This is the third mass bleaching event in 18 years to strike the Great Barrier Reef, and in each case, the areas that suffered the worst bleaching were those where the water was hottest for the longest period of time, Mr Hughes said.
This time, the southern half of the reef was spared largely due to a lucky break that arrived in the form of a tropical cyclone.
The remnants of the storm which had lashed the South Pacific brought cloud cover and heavy rains to the region, cooling the ocean enough to stop bleaching that had just begun in the south. About 95% of the coral in the southern portion of the reef has survived.
Last year, the United Nations’ heritage body expressed concern about the state of the Great Barrier Reef and urged Australia to boost its conservation efforts.
“Is it surprising? Not any more. Is it significant? Absolutely,” said Mark Eakin, the coral reef watch co-ordinator for the US National Oceanic and Atmospheric Administration.
“We’re talking about losing 35% of the population of coral in some of these reefs – that’s huge.”

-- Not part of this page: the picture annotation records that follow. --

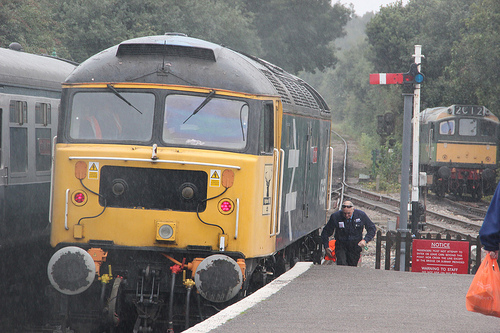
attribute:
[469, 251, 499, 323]
structure — orange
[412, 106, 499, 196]
train — yellow, green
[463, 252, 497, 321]
bag — orange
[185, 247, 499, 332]
platform — loading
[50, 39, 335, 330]
train — closest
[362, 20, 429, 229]
pole — white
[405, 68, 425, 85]
signal lights. — pair, red, green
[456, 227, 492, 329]
bag — orange, plastic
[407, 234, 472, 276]
sign — red, notice, notice warning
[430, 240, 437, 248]
lettering — white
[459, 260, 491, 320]
bag — orange, shopping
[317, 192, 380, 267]
man — walking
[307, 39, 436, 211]
area — large, wooded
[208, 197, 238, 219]
led light — red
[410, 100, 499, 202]
train — yellow, green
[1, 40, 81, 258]
train — green, silver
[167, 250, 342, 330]
line — white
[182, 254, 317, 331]
line — white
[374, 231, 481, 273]
picket fence — brown, wood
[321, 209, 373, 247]
jacket — black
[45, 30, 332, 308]
train — green, yellow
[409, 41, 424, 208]
post — tall, white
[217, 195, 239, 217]
light — led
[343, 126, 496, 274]
tracks — railroad, set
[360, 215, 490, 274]
fence — wooden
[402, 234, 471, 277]
sign — red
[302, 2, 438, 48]
sky — cloudy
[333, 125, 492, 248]
tracks — train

Experimental approaches to the bleaching dilemma have included attempts to lower water temperatures by using shades to cover corals, he said.
But such efforts require massive amounts of preparation and can only be done in small areas. Other solutions may lie in finding ways to minimise additional stressors to the already fragile reef.
“Anything you can do to reduce the level of injury and stress coming from other sources, the better the chance that the corals are going to survive,” Mr Eakin said.
“Those reefs that have recovered after events like this are the ones that are the most protected, least visited and least disturbed.”